RBD driver controller server analysis summary
(1) Create snapshot, create controller, delete volume and delete volume The functions of ControllerExpandVolume are as follows:
CreateVolume: call ceph storage backend to create storage (rbd image).
DeleteVolume: call ceph storage backend to delete storage (rbd image).
ControllerExpandVolume: call ceph storage backend to expand storage (rbd image).

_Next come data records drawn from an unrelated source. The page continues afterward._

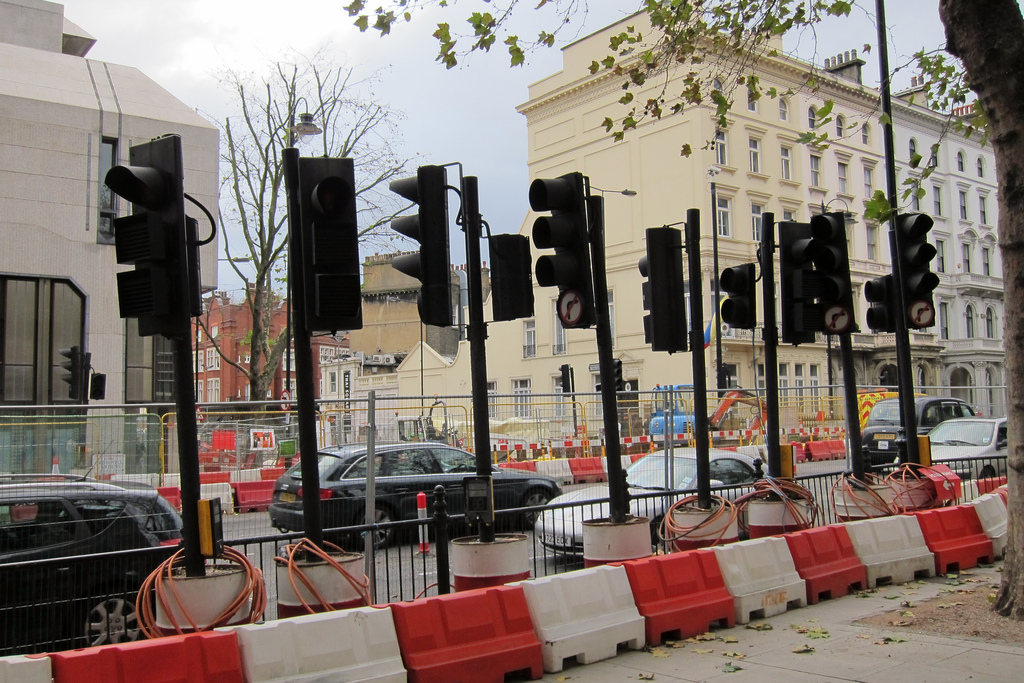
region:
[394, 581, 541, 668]
A orange barrier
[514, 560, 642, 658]
A white barrier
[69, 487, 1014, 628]
The group of orange and white barriers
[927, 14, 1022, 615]
A brown tree trunk near the barrier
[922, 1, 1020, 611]
The brown tree barrier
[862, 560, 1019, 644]
The mound of dirt under the tree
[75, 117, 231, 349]
The black traffic light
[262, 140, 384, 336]
A black traffic light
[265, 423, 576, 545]
car is black in color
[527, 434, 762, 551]
car is silver in color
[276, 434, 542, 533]
car is on the street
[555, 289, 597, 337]
sign is red and white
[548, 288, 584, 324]
sign has arrow on it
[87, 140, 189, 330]
streetlights are on the road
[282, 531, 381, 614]
cords are orange in color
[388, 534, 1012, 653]
red and white barrier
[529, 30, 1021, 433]
building is tall and white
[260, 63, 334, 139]
streetlight is on pole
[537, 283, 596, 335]
red and white sign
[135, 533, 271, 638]
cords are orange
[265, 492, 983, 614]
barrier is red and white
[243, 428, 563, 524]
car on street is black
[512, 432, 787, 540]
car parked is white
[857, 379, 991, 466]
van is black in color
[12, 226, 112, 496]
window on side of building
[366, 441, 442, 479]
window on side of car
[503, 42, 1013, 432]
building is light yellow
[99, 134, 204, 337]
a portable electric traffic signal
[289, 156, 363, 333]
a portable electric traffic signal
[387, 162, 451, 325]
a portable electric traffic signal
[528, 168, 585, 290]
a portable electric traffic signal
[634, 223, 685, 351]
a portable electric traffic signal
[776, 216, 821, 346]
a portable electric traffic signala portable electric traffic signal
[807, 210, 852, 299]
a portable electric traffic signal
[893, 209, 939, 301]
a portable electric traffic signal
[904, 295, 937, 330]
a no right turn sign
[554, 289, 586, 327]
a no right turn sign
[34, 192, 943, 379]
A lot of black stoplight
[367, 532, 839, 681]
a red and white wall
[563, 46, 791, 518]
A tall tan building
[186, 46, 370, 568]
A tree with no leave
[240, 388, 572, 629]
a black car parked on the street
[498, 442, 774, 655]
a white car parked on the street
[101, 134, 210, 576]
traffic light is black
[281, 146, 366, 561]
traffic light is black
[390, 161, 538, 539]
traffic light is black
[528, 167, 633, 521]
traffic light is black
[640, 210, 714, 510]
traffic light is black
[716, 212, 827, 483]
traffic light is black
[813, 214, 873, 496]
traffic light is black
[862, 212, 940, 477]
traffic light is black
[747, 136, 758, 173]
window facing busy intersection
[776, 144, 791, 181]
window facing busy intersection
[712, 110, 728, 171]
glass window on building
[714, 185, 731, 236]
glass window on building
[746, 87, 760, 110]
glass window on building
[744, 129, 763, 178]
glass window on building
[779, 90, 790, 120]
glass window on building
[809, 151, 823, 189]
glass window on building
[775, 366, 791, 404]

(2) The storage expansion is divided into two steps. The first step is that the external provider component calls the rbdtype controllerserver type CEPH CSI to perform ControllerExpandVolume, which is mainly responsible for the expansion of the underlying storage; The second step is that kubelet calls CEPH CSI of rbdtype nodeserver type to perform NodeExpandVolume, which is mainly responsible for synchronizing the capacity expansion information of the underlying rbd image to rbd/nbd device and expanding the xfs/ext file system (when the volumemode is block, node side capacity expansion is not required).